Other revelations follow. The strains of her marriage and the strains of
living with one's mother in law take their toll. She receives a series
of mysterious and unexpected deliveries of Yunaan mushrooms, her husband
and mother in law's province. Although addressed to someone else, these
cannot be returned as there is no return address. Her mother in law and
her set about cooking the mushrooms that continue to arrive each week.

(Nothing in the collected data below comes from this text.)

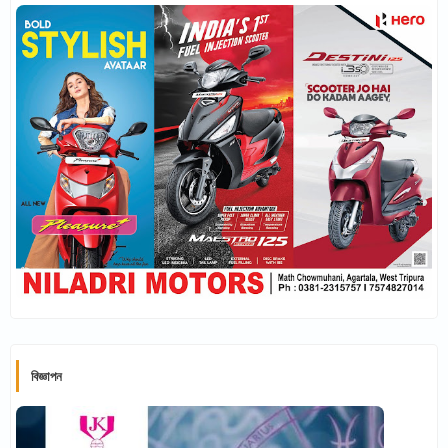
বিজ্ঞাপন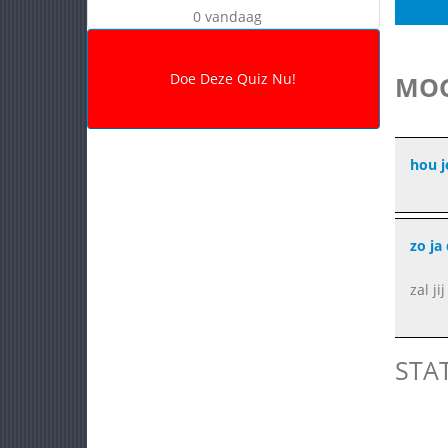
0 vandaag
MOG
hou j
zo ja
zal ji
STA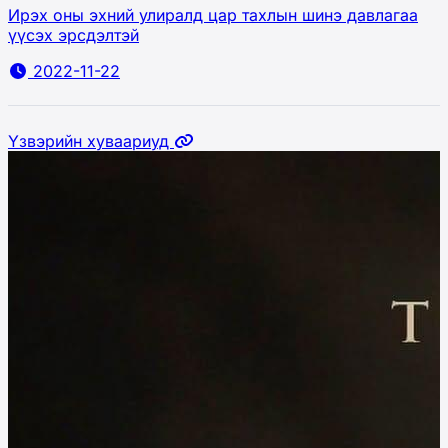
Ирэх оны эхний улиралд цар тахлын шинэ давлагаа
үүсэх эрсдэлтэй
2022-11-22
Үзвэрийн хуваариуд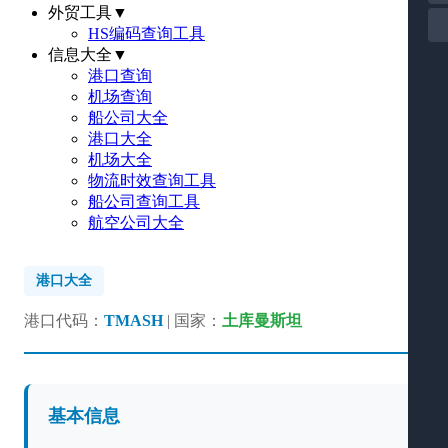
外贸工具
▼
HS编码查询工具
信息大全
▼
港口查询
机场查询
船公司大全
港口大全
机场大全
物流时效查询工具
船公司查询工具
航空公司大全
港口大全
港口代码：
TMASH
| 国家：
土库曼斯坦
基本信息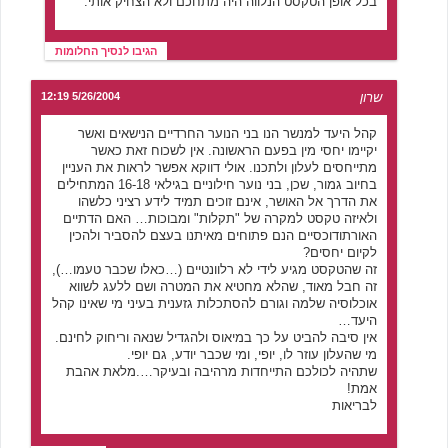
בכל אופן הטקסט הנלווה היה מתחכם ולא הצחיק אותי.
הגיבו לנסיך החלומות
שרון
5/26/2004 12:19
קהל היעד למנשר הנו בני הנוער החרדיים הנישאים ואשר
יקיימו יחסי מין בפעם הראשונה. אין לשכוח זאת כאשר
מתייחסים לעלון ולתכנו. אולי דווקא אפשר לראות את העניין
בחיוב גמור, שכן, בני נוער חילוניים בגילאי 16-18 המתחילים
את הדרך אל האושר, אינם זוכים תמיד לידע רציני כלשהו
ולאיזה טקסט למקרה של "תקלות" ומבוכות… האם הדתיים
האורתודוכסיים הנם פתוחים מאיתנו בעצם להסביר ולהכין
לקיום יחסים?
זה שהטקסט מגיע לידי לא רלוונטיים (…כאלו שכבר טעמו…),
זה חבל מאוד, שהלא מחטיא את המטרה ושם ללעג לשווא
אוכלוסיה שלמה וגורם להסתכלות גזענית בעיני מי שאינו קהל
היעד…
אין סיבה להביט על כך במיאוס ולהגדיל שנאה וריחוק לחינם.
מי שהעלון עוזר לו, יופי, ומי שכבר יודע, גם יופי.
שתהיה לכולכם התייחדות מרהיבה ובעיקר….מלאת אהבת
אמת!
לבריאות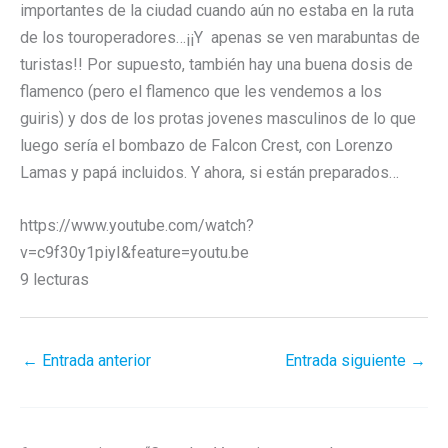
importantes de la ciudad cuando aún no estaba en la ruta
de los touroperadores…¡¡Y apenas se ven marabuntas de
turistas!! Por supuesto, también hay una buena dosis de
flamenco (pero el flamenco que les vendemos a los
guiris) y dos de los protas jovenes masculinos de lo que
luego sería el bombazo de Falcon Crest, con Lorenzo
Lamas y papá incluidos. Y ahora, si están preparados…
https://www.youtube.com/watch?
v=c9f30y1piyI&feature=youtu.be
9 lecturas
←
Entrada anterior
Entrada siguiente
→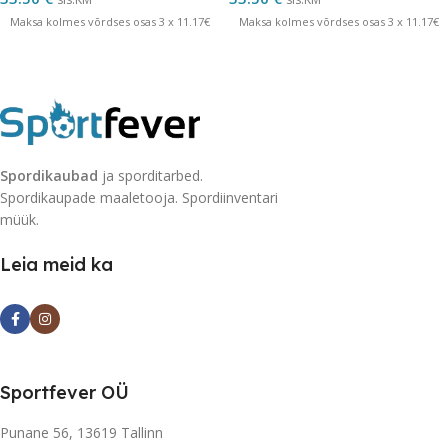
Maksa kolmes võrdses osas 3 x 11.17€
Maksa kolmes võrdses osas 3 x 11.17€
Spordikaubad
ja sporditarbed.
Spordikaupade maaletooja. Spordiinventari
müük.
Leia meid ka
Sportfever OÜ
Punane 56, 13619 Tallinn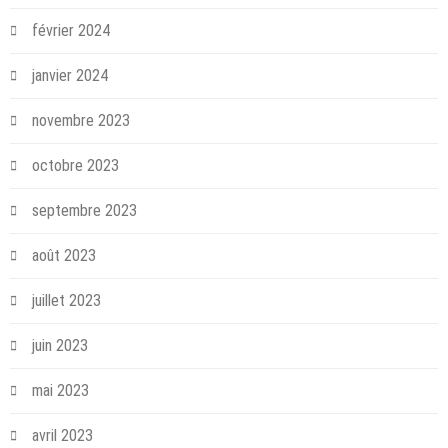
février 2024
janvier 2024
novembre 2023
octobre 2023
septembre 2023
août 2023
juillet 2023
juin 2023
mai 2023
avril 2023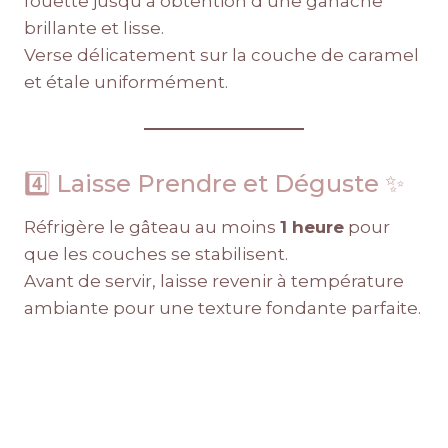
fouette jusqu’à obtention d’une ganache
brillante et lisse.
Verse délicatement sur la couche de caramel
et étale uniformément.
4️⃣ Laisse Prendre et Déguste ✨
Réfrigère le gâteau au moins
1 heure
pour
que les couches se stabilisent.
Avant de servir, laisse revenir à température
ambiante pour une texture fondante parfaite.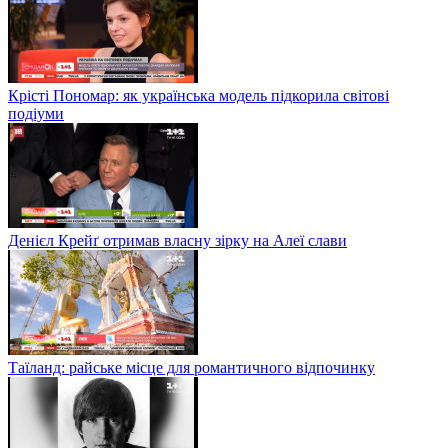
Крісті Пономар: як українська модель підкорила світові
подіуми
Денієл Крейґ отримав власну зірку на Алеї слави
Таїланд: райське місце для романтичного відпочинку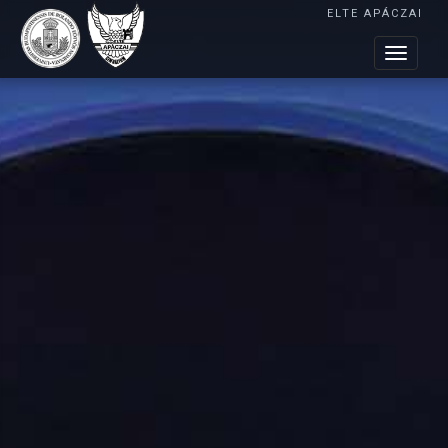
ELTE APÁCZAI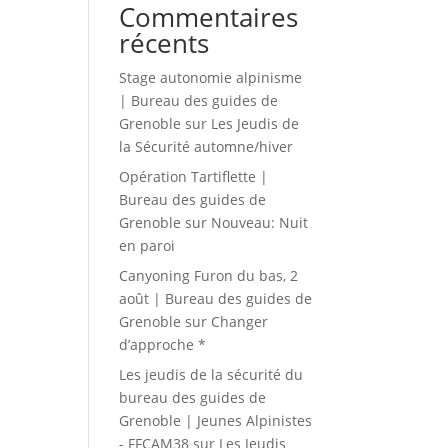
Commentaires
récents
Stage autonomie alpinisme
| Bureau des guides de
Grenoble
sur
Les Jeudis de
la Sécurité automne/hiver
Opération Tartiflette |
Bureau des guides de
Grenoble
sur
Nouveau: Nuit
en paroi
Canyoning Furon du bas, 2
août | Bureau des guides de
Grenoble
sur
Changer
d’approche *
Les jeudis de la sécurité du
bureau des guides de
Grenoble | Jeunes Alpinistes
- FFCAM38
sur
Les Jeudis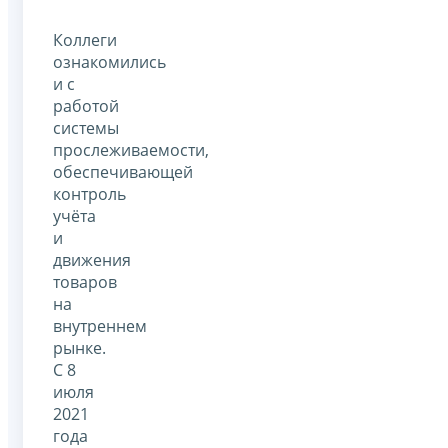
Коллеги
ознакомились
и с
работой
системы
прослеживаемости,
обеспечивающей
контроль
учёта
и
движения
товаров
на
внутреннем
рынке.
С 8
июля
2021
года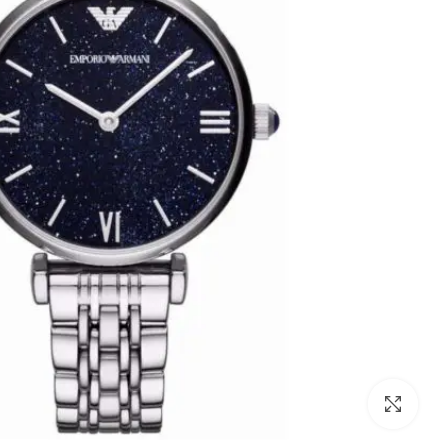
לחצו להגדלה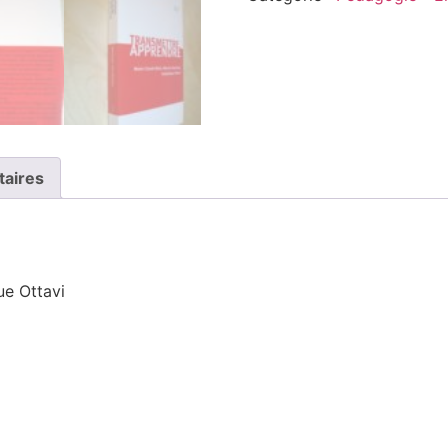
taires
ue Ottavi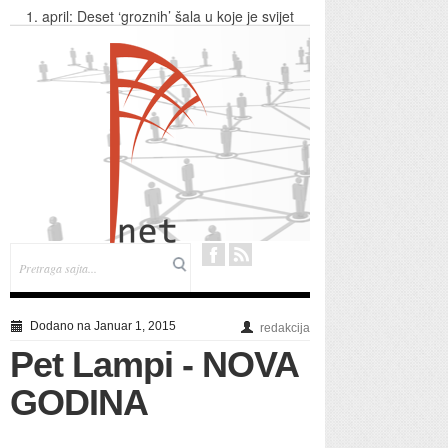
1. april: Deset ‘groznih’ šala u koje je svijet
povjerovao
Evo kako da se izborite s neprijatnim mirisom
stopala
Snažan vjetar u Banjaluci
“Hej, Sloveni” himna Crne Gore?!
Koga hoće, hoće - Osvojili milion funti drugi put
u dvije godine!
Dodano na Januar 1, 2015
redakcija
Pet Lampi - NOVA
GODINA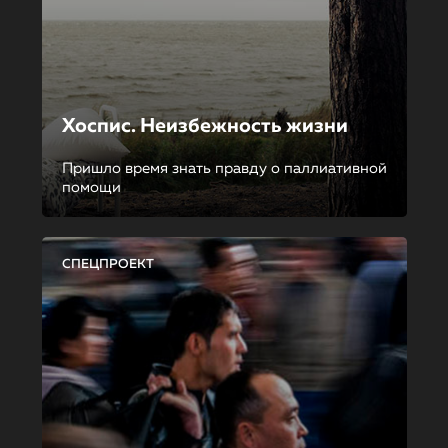
Хоспис. Неизбежность жизни
Пришло время знать правду о паллиативной
помощи
СПЕЦПРОЕКТ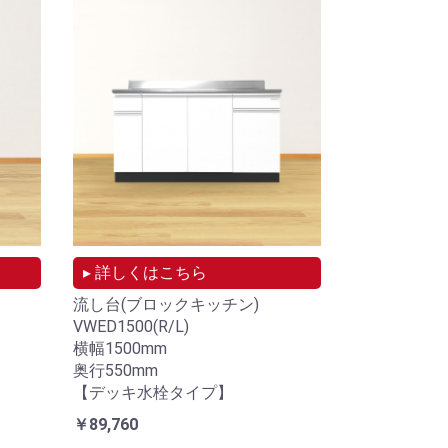
▸ 詳しくはこちら
流し台(ブロックキッチン)
VWED1500(R/L)
横幅1500mm
奥行550mm
【デッキ水栓タイプ】
￥89,760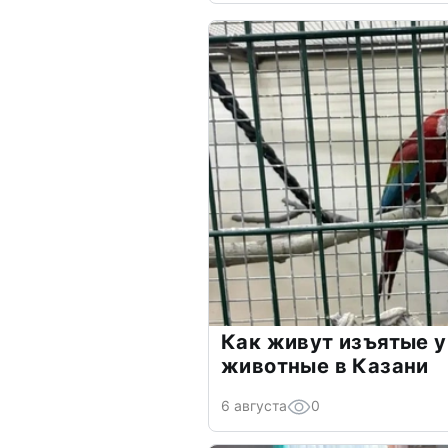
Как живут изъятые 
животные в Казани
6 августа
0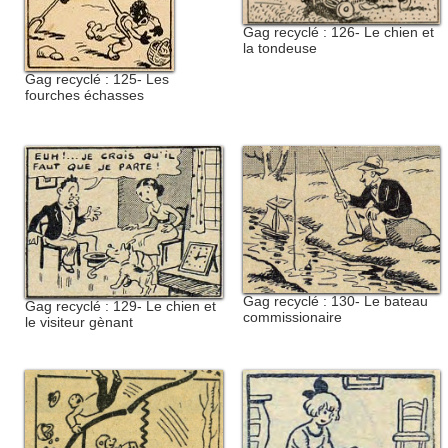
Gag recyclé : 126- Le chien et
la tondeuse
Gag recyclé : 125- Les
fourches échasses
Gag recyclé : 130- Le bateau
Gag recyclé : 129- Le chien et
commissionaire
le visiteur gènant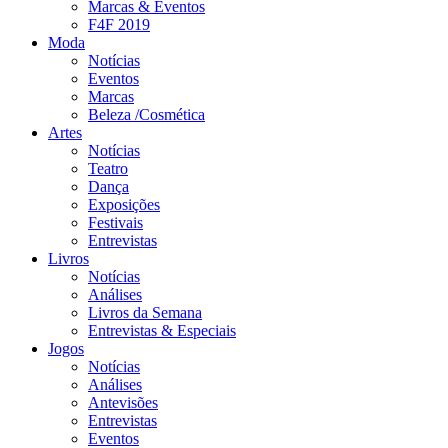
Marcas & Eventos
F4F 2019
Moda
Notícias
Eventos
Marcas
Beleza /Cosmética
Artes
Notícias
Teatro
Dança
Exposições
Festivais
Entrevistas
Livros
Notícias
Análises
Livros da Semana
Entrevistas & Especiais
Jogos
Notícias
Análises
Antevisões
Entrevistas
Eventos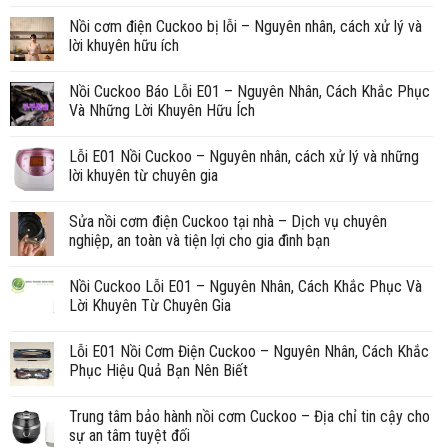
Nồi cơm điện Cuckoo bị lỗi – Nguyên nhân, cách xử lý và
lời khuyên hữu ích
Nồi Cuckoo Báo Lỗi E01 – Nguyên Nhân, Cách Khắc Phục
Và Những Lời Khuyên Hữu Ích
Lỗi E01 Nồi Cuckoo – Nguyên nhân, cách xử lý và những
lời khuyên từ chuyên gia
Sửa nồi cơm điện Cuckoo tại nhà – Dịch vụ chuyên
nghiệp, an toàn và tiện lợi cho gia đình bạn
Nồi Cuckoo Lỗi E01 – Nguyên Nhân, Cách Khắc Phục Và
Lời Khuyên Từ Chuyên Gia
Lỗi E01 Nồi Cơm Điện Cuckoo – Nguyên Nhân, Cách Khắc
Phục Hiệu Quả Bạn Nên Biết
Trung tâm bảo hành nồi cơm Cuckoo – Địa chỉ tin cậy cho
sự an tâm tuyệt đối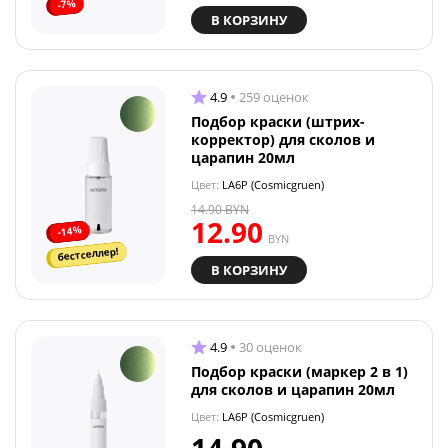
-7%
В КОРЗИНУ
4.9
259 оценок
Подбор краски (штрих-
корректор) для сколов и
царапин 20мл
Цвет:
LA6P (Cosmicgruen)
14.90
BYN
12.90
-14%
BYN
бестселлер!
В КОРЗИНУ
4.9
30 оценок
Подбор краски (маркер 2 в 1)
для сколов и царапин 20мл
Цвет:
LA6P (Cosmicgruen)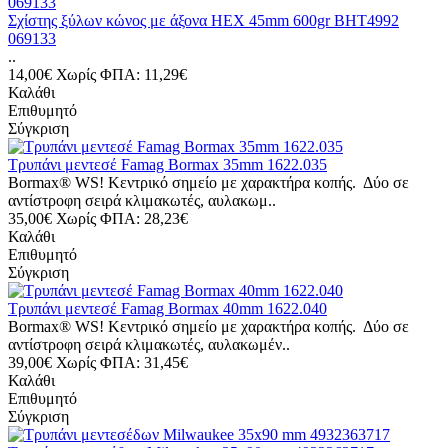
Σχίστης ξύλων κώνος με άξονα ΗΕΧ 45mm 600gr BHT4992
069133
..
14,00€
Χωρίς ΦΠΑ: 11,29€
Καλάθι
Επιθυμητό
Σύγκριση
Τρυπάνι μεντεσέ Famag Bormax 35mm 1622.035
Bormax® WS! Κεντρικό σημείο με χαρακτήρα κοπής. Δύο σε
αντίστροφη σειρά κλιμακωτές, αυλακωμ..
35,00€
Χωρίς ΦΠΑ: 28,23€
Καλάθι
Επιθυμητό
Σύγκριση
Τρυπάνι μεντεσέ Famag Bormax 40mm 1622.040
Bormax® WS! Κεντρικό σημείο με χαρακτήρα κοπής. Δύο σε
αντίστροφη σειρά κλιμακωτές, αυλακωμέν..
39,00€
Χωρίς ΦΠΑ: 31,45€
Καλάθι
Επιθυμητό
Σύγκριση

Then she receives a letter from Bai Yu, her father's favourite concert
pianist who walked away from his career and disappeared years ago. That
letter ignites her and she goes to its address, one of the old courtyard
hutongs in the back alleys of old Beijing.
These are the events
around which this beautifully written and told story is crafted. How
that is done is nothing short of extraordinary. With all the
hallucinogenic effect of mushrooms they percolate into her dreams, she
sees then in cupboards, growing from floorboards, in her walls and there
is news that her husband's home town is covered in an orange dust. The
effect is magical, making this anything but a domestic drama novel. But
this is NOT magical realism. For me it is far more reminiscent of the
best ghost stories ( The Turn of the Screw, The Others https://www.imdb.com/title/tt0230600/, The Orphanage https://www.imdb.com/title/tt0464141) but with shades of Nostalgia https://www.imdb.com/title/tt0086022 as if they had been blended by Tarkovsky in his own special way he had with colour, music and movement.
Throughout
the book music plays a central role - her relations with it, with the
piano, with the children she teaches, and at perhaps the most intimate
of ways the untouching shadow-playing with Bai Yu. I'm no musician but I
am sure someone will write about the choice of the pieces that are in
this book. Debussey's Reverie is the main one and I did look it up -
"Reverie is not full of excitement and explosions of colour...but..is
calm, peaceful and priorities atmosphere and reaching a dream like
state. Often used for mindfulness and meditation" quote from https://classicalexburns.com/2022/08/... . That choice can be no accident. It totally fits.
This book HAS to be made into a movie and scored appropriately. But making a movie of this will take a deft hand, as so much is in what is not said, in the gaps between the notes, those moments which are 'more resonant than the mere absence of sound' . And it is here that this novel indicates to me a great writing talent. It handles these equivalent to off camera moments well, it handles silences well, by using the ghostly hallucinations to explore the understanding, coming to terms with and resolution of the ordinary everyday strains and constraints of life and marriage.
Audio version is beautifully narrated by Vera Chok who has also narrated An Yu's only other novel Braised Pork
I really urge you to read this book.